> Instructions to follow
What is needed is an exact copy of the entries below, with the pictures left out.
/---
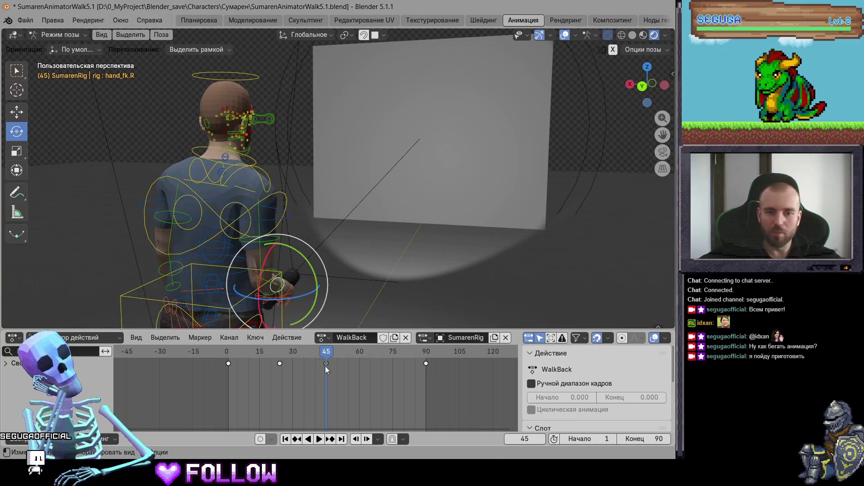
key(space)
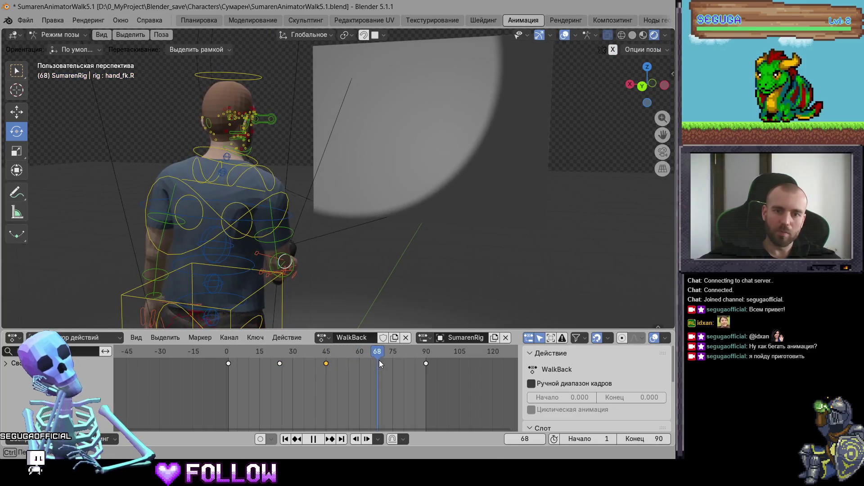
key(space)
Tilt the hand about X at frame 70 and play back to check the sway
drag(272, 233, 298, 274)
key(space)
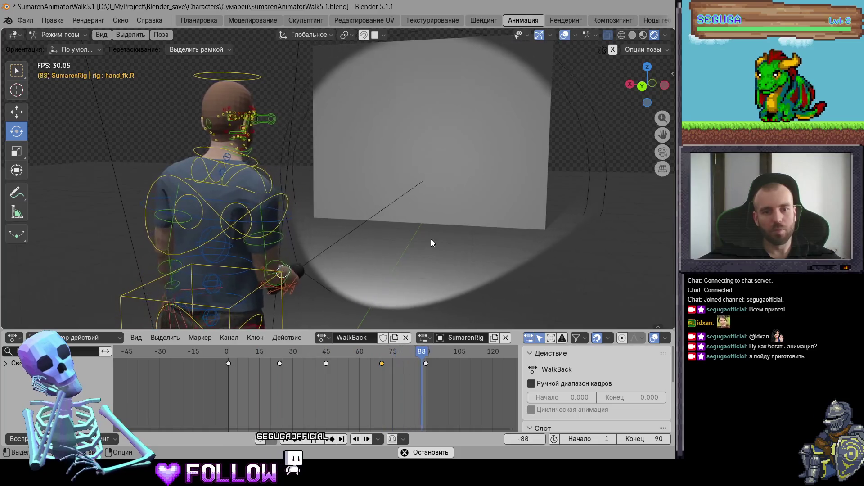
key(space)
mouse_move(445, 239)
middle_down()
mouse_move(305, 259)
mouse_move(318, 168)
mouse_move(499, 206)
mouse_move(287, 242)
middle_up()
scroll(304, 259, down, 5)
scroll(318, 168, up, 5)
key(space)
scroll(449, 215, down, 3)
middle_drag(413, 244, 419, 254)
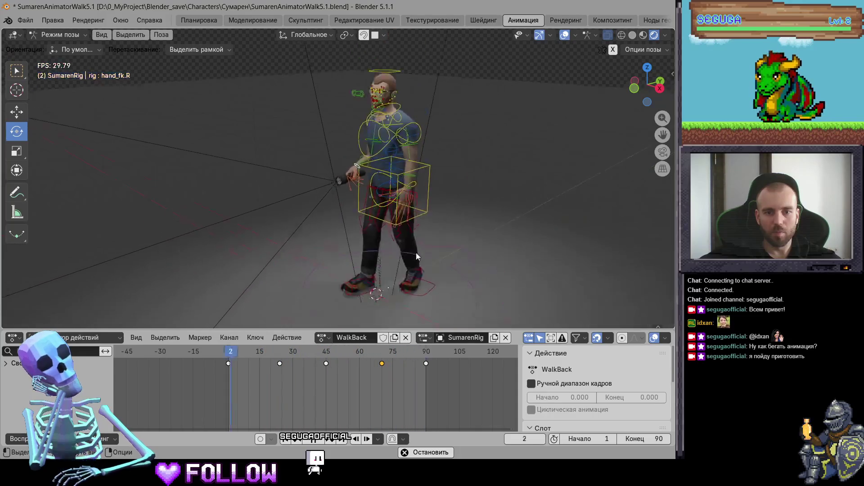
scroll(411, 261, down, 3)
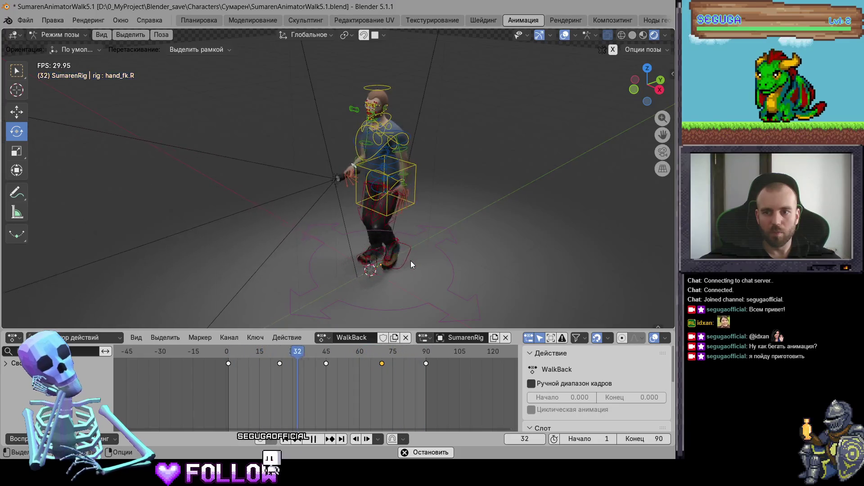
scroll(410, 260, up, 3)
\---
> Exercise solution
key(space)
key(space)
Tilt the hand about X at frame 70 and play back to check the sway
drag(272, 233, 298, 274)
key(space)
key(space)
mouse_move(445, 239)
middle_down()
mouse_move(305, 259)
mouse_move(318, 168)
mouse_move(499, 206)
mouse_move(287, 242)
middle_up()
scroll(304, 259, down, 5)
scroll(318, 168, up, 5)
key(space)
scroll(449, 215, down, 3)
middle_drag(413, 244, 419, 254)
scroll(411, 261, down, 3)
scroll(410, 260, up, 3)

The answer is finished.